WHAT TO PRODUCE:
Each line in the listing below that contains "down" should be returned.

TASK DATA:
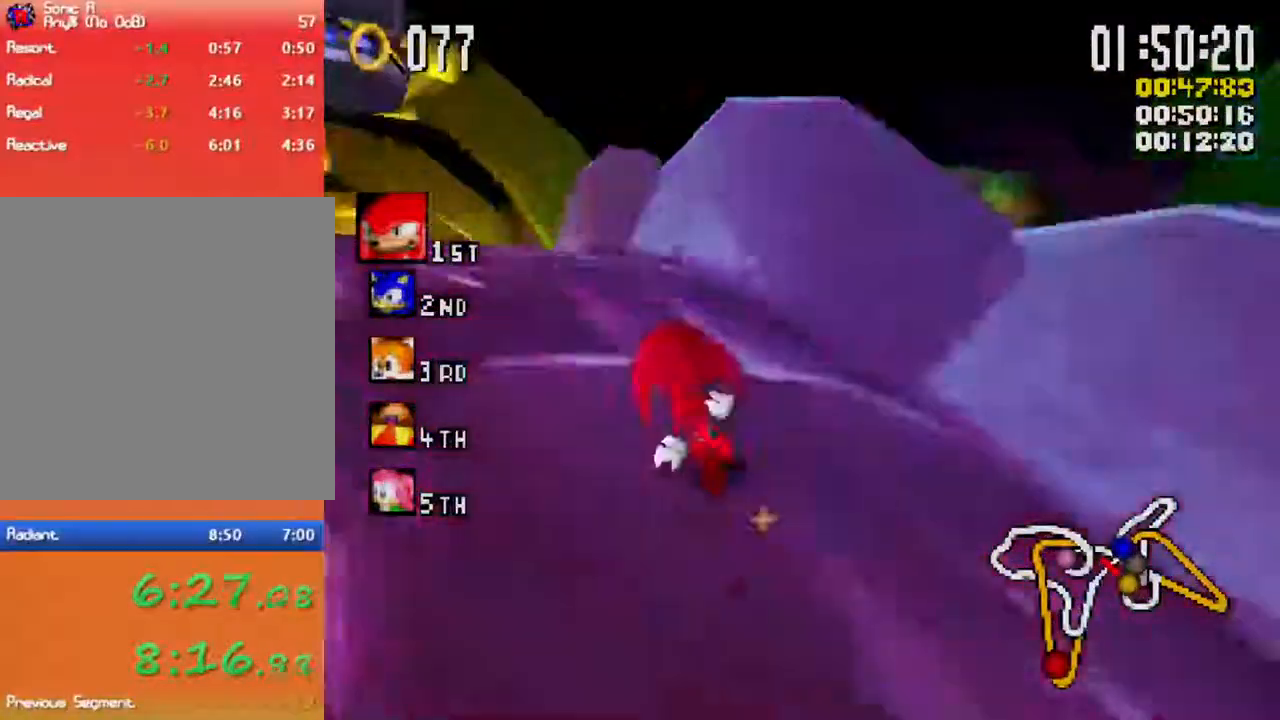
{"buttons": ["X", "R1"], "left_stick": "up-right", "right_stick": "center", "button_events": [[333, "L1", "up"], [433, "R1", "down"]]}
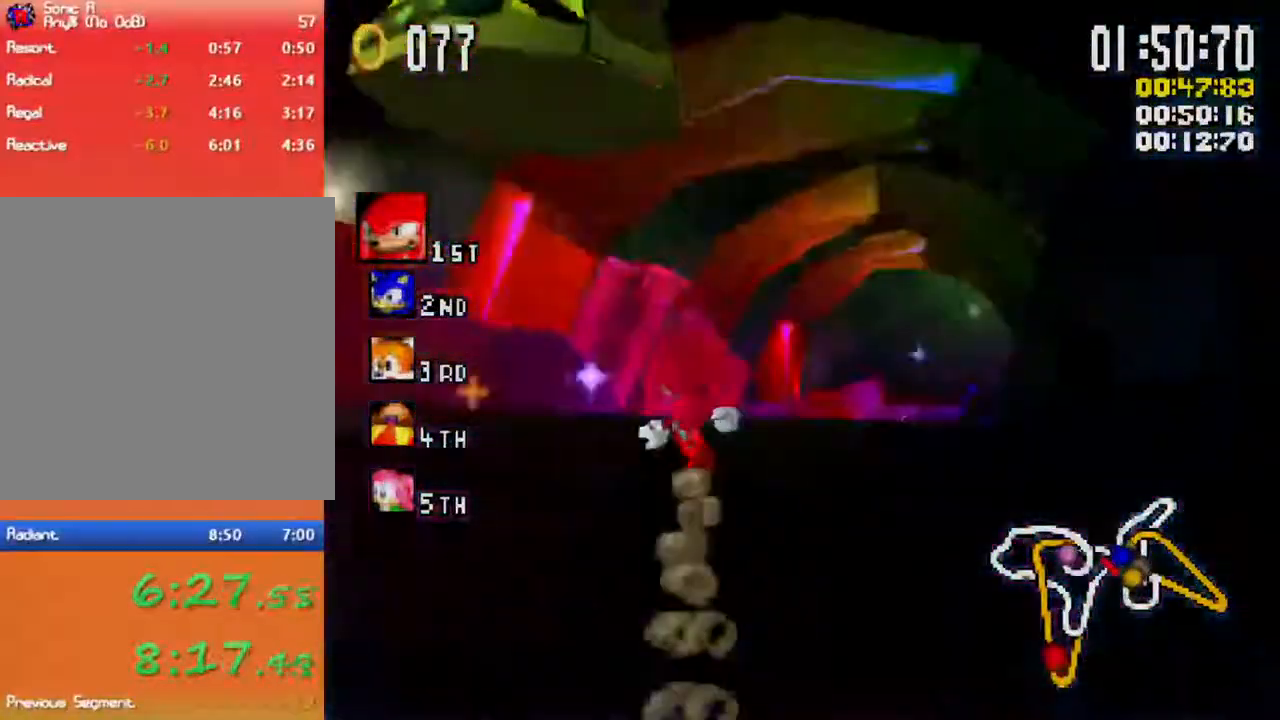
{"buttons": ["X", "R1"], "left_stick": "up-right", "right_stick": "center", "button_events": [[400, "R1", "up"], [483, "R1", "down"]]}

==

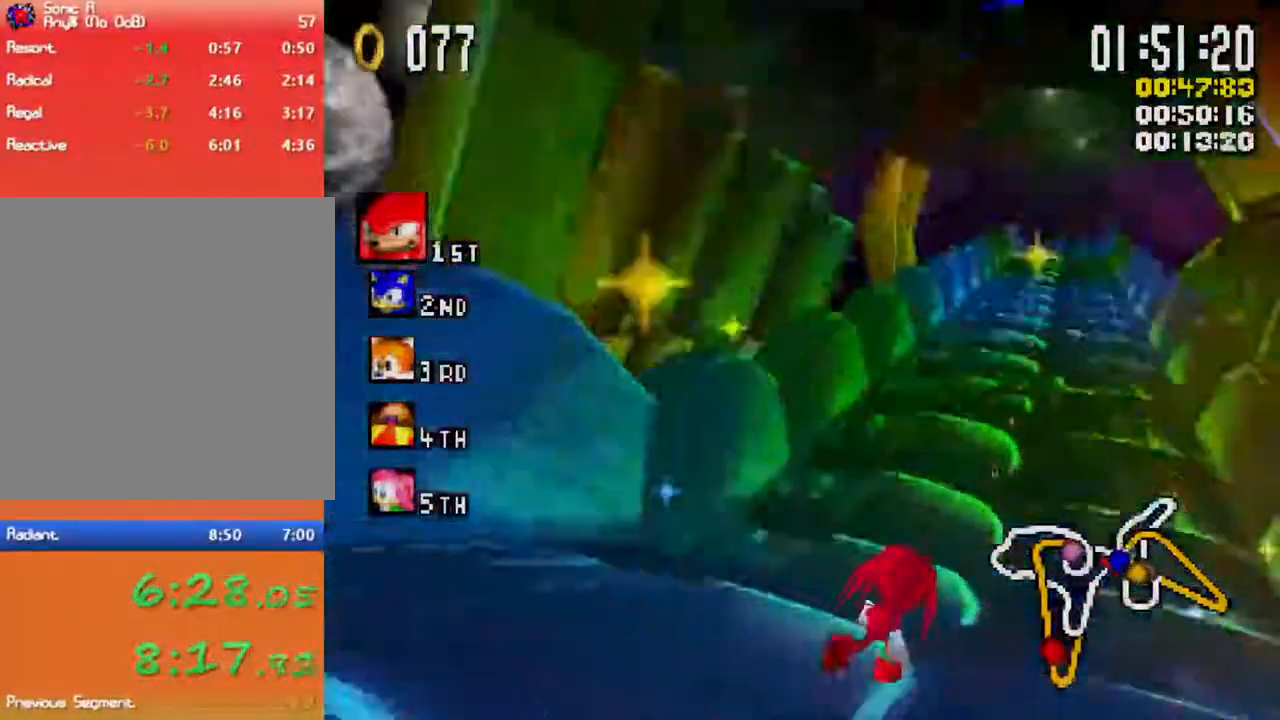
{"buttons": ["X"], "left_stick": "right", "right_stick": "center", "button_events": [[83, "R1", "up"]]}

SOLUTION:
{"buttons": ["X", "R1"], "left_stick": "up-right", "right_stick": "center", "button_events": [[333, "L1", "up"], [433, "R1", "down"]]}
{"buttons": ["X", "R1"], "left_stick": "up-right", "right_stick": "center", "button_events": [[400, "R1", "up"], [483, "R1", "down"]]}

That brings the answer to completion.